Rupam Mahmood

Assistant Professor, Faculty of Science - Computing Science


Assistant Professor, Faculty of Science - Computing Science



Assistant Professor

Canada CIFAR AI Chair

PI RLAI; Fellow at Amii

Department of Computing Science

University of Alberta

Personal website:



My research objective is to understand scalable and general learning mechanisms for continually improving agents. To this end, I develop reinforcement and representation learning algorithms and real-time learning systems for controlling physical robots. Currently, I am working on the following new research program.

Continual robot learning with onboard computers

A crucial aspect of intelligence is the ability to learn continually and adapt to changes while interacting with the environment.
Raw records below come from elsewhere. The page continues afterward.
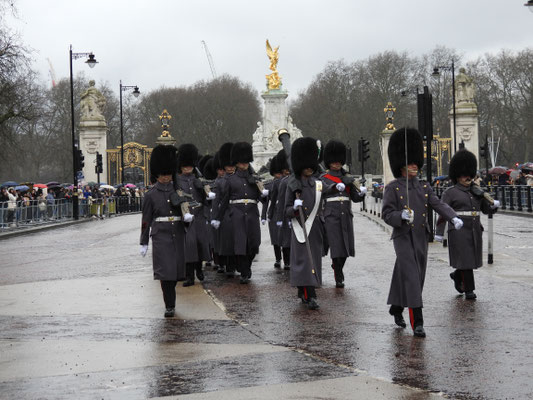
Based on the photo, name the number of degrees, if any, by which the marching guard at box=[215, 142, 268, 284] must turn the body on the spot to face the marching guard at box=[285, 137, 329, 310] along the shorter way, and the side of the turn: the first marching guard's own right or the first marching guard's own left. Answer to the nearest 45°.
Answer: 0° — they already face them

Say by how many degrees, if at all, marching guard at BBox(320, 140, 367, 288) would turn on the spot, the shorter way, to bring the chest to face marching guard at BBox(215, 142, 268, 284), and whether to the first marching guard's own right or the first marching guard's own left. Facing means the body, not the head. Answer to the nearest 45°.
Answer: approximately 135° to the first marching guard's own right

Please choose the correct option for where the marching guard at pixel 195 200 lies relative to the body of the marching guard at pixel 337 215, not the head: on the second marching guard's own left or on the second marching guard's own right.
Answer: on the second marching guard's own right

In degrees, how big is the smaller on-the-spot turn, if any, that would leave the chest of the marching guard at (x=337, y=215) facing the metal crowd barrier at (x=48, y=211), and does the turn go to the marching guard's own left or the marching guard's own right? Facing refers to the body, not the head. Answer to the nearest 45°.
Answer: approximately 135° to the marching guard's own right

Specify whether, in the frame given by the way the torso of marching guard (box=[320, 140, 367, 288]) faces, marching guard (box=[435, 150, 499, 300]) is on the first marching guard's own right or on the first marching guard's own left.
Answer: on the first marching guard's own left

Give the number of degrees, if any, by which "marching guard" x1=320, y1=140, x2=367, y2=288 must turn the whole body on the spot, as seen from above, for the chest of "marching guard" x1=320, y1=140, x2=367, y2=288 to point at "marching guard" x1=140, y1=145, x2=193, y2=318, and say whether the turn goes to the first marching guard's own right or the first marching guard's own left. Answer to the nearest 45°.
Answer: approximately 45° to the first marching guard's own right

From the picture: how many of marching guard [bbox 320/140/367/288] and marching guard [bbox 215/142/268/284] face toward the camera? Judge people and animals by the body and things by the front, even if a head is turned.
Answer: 2

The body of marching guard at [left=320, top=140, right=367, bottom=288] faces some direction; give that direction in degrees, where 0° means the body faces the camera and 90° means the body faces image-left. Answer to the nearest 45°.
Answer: approximately 0°

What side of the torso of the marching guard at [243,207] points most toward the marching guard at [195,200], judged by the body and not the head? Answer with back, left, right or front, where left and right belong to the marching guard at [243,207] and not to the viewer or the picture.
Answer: right

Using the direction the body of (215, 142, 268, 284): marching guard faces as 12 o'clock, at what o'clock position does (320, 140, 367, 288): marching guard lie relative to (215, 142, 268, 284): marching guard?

Although natural intelligence innately shows such ability, current approaches to artificial intelligence (AI) only exhibit partial ability. Current AI systems do not learn continually as they first learn from a large stored dataset by replaying samples repeatedly and then are deployed in the real world, where they interact and perform, typically without further learning. Continual learning entails simultaneously interacting and adapting to changes while retaining useful past knowledge. My research program aims to develop approaches, algorithms, and real-time systems that enable continual learning for real-world robots using only onboard computers.

While continual learning represents a forefront challenge in contemporary AI research, achieving it is vital for real-time systems such as robots. This endeavor is distinctly challenging, as it requires learning to occur using the resource-constrained onboard computers of robots. These computers cannot support large-scale computation or provide the memory necessary for storing large datasets, both of which are essential for current approaches. Continual robot learning with onboard computers calls for new learning algorithms and a richer understanding of real-time learning systems. This research program aims to understand the challenges of continual learning in current learning approaches and develop algorithms and real-time systems for physical robots to overcome them. Algorithms developed for this effort are scalable, general, and applicable beyond onboard learning, making them suitable for advancing general intelligence through large-scale computation. 


CMPUT 652: Reinforcement Learning with Robots (Fall 2019)

In this course, we will study the foundations of RL to be able to develop policy learning methods and learn about systematic ways of studying a real-time system to reveal the uncertainties involved in real-world tasks. This investigation will allow us to understand the differences between real-world and standard simulated tasks so that we can adapt task setups and algorithmic implementations to the real world as well as enhance the simulated tasks to incorporate the additional challenges in real-time systems. En route, we will learn about other promising approaches to learning in robotics that are not performed in real-time, such as learning from demonstration and simulation-to-reality transfer.

CMPUT 397: Reinforcement Learning (Winter 2020)

In this course, we study the design, analysis, and applications of reinforcement learning agents that interact with a complex, uncertain world to achieve a goal. We will emphasize agents that can make near-optimal decisions in a timely manner with incomplete information and limited computational resources. The course will cover Markov decision processes, reinforcement learning, planning, function approximation (online supervised learning) and real-world applications. The course will take an information-processing approach to the concept of mind and briefly touch on perspectives from artificial intelligence, psychology, neuroscience, philosophy, and robotics.

The course will use a recently created MOOC on Reinforcement Learning, created by the Instructors of this course. Much of the lecture material and assignments will come from the MOOC. In-class time will be largely spent on discussion and thinking about the material, with some supplementary lectures.

Pre-requisites: The course will use Python 3. You should either know Python 3 or be sufficiently experienced with programming in other languages that you can learn Python 3 quickly. We will use elementary ideas of probability, calculus, and linear algebra, such as expectations of random variables, conditional expectations, partial derivatives, vectors, and matrices. Students should either be familiar with these topics or be ready to pick them up quickly as needed by consulting outside resources or the teaching assistants.